Story by Charles Davis
My grandson took that picture two years ago. I had 30 days sober. He said “grandma, let’s take a picture to celebrate”. The cactus was his idea. He loves that damn plant. Says it hears him thinking that’s why it grows so big. “It’s big because we live in Florida” I always try to tell him but he doesn’t listen. As soon as the picture appears he shouts “we’ll think it to mom! Maybe she’ll come back if she knows you’re not drinking!” “Use your inside voice Ralph!” I yell, even though we’re outside. “Why you gotta talk so loud all the time?” He’s my own flesh and blood so I can say it. He’s weird. He gives me the willies. I take a bottle out of the cupboard and there he is silent as a DT vision, his head leaning forward on his fat little neck, eyes not even blinking. “What the hell are you looking at?” I scream. “I’m thinking my thoughts to you, grandma” he says. “What am I thinking?” “I don’t know! But I’m thinking I’m going to give you a whack with the first thing I lay my hands on if you don’t stop starting like that, and that you should start talking instead of staring, and when you do talk you shouldn’t talk so god damned loud!”

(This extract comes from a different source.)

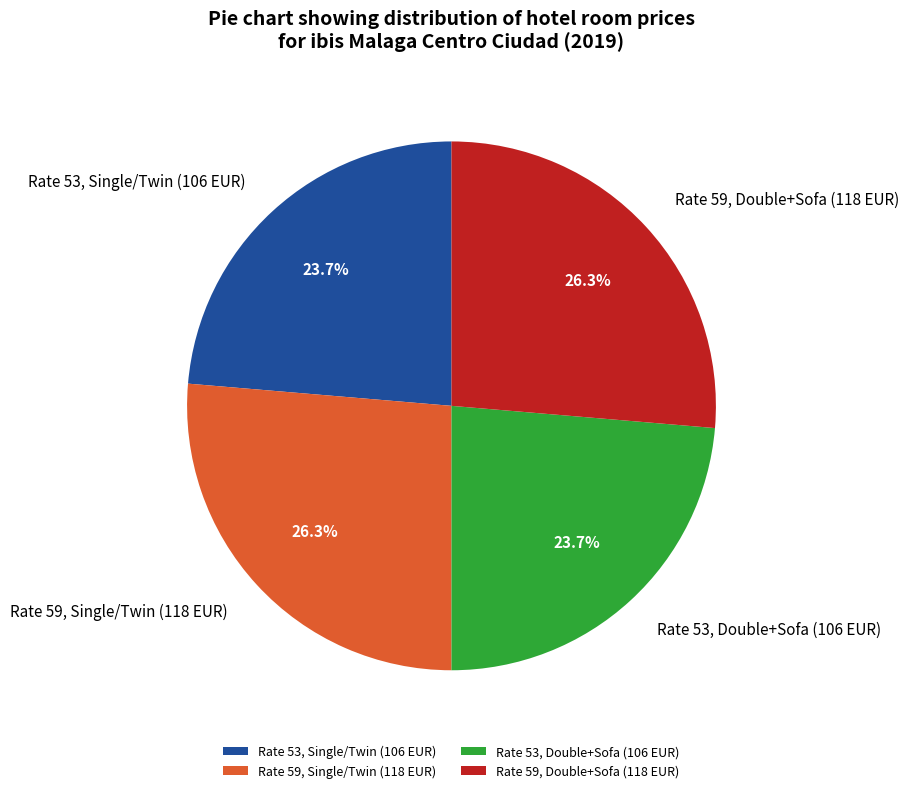

Count the number of slices in the pie.

4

That stare was the first thing I saw when I came to after falling down the back stairs the last time I drank. Tears streaming down his cheeks, snot running from his nose. It hurt me to think of a twelve-year old lifting his grandma off the concrete. “I’m gonna stop drinking, Ralph,” I told him. And there went the waterworks again. “I knew you heard my thoughts grandma,” he pressed his snotty face into my shoulder. “I knew you’d listen!” What could I do? I’m two years sober now. And I still catch him staring at that picture like he’s thinking Gloria, his no good mother will hear him and come back to us. It breaks my heart. What’s gonna happen to him when I’m gone?